The antenna module 197 may transmit or receive a signal or power to or from the outside (e.g., the external electronic device) of the electronic device 101. According to an embodiment of the disclosure, the antenna module 197 may include an antenna including a radiating element including a conductive material or a conductive pattern formed in or on a substrate (e.g., a printed circuit board (PCB)). According to an embodiment of the disclosure, the antenna module 197 may include a plurality of antennas (e.g., array antennas). In such a case, at least one antenna appropriate for a communication scheme used in the communication network, such as the first network 198 or the second network 199, may be selected, for example, by the communication module 190 (e.g., the wireless communication module 192) from the plurality of antennas. The signal or the power may then be transmitted or received between the communication module 190 and the external electronic device via the selected at least one antenna. According to an embodiment of the disclosure, another component (e.g., a radio frequency integrated circuit (RFIC)) other than the radiating element may be additionally formed as part of the antenna module 197.

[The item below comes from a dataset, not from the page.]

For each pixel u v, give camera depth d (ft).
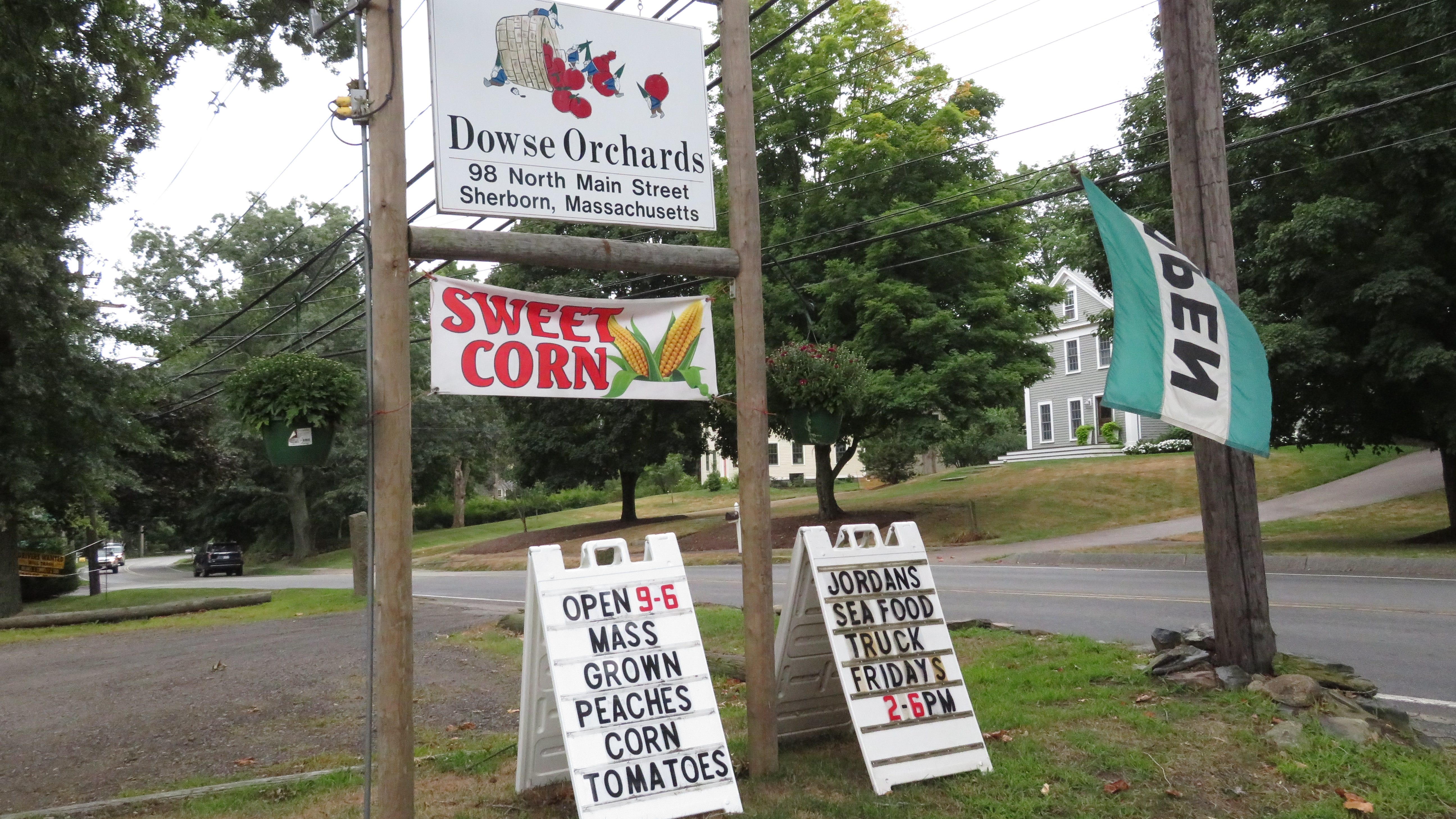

According to various embodiments of the disclosure, the antenna module 197 may form a mmWave antenna module. According to an embodiment of the disclosure, the mmWave antenna module may include a printed circuit board, an RFIC disposed on a first surface (e.g., the bottom surface) of the printed circuit board, or adjacent to the first surface and capable of supporting a designated high-frequency band (e.g., the mmWave band), and a plurality of antennas (e.g., array antennas) disposed on a second surface (e.g., the top or a side surface) of the printed circuit board, or adjacent to the second surface and capable of transmitting or receiving signals of the designated high-frequency band.

At least some of the above-described components may be coupled mutually and communicate signals (e.g., commands or data) therebetween via an inter-peripheral communication scheme (e.g., a bus, general purpose input and output (GPIO), serial peripheral interface (SPI), or mobile industry processor interface (MIPI)).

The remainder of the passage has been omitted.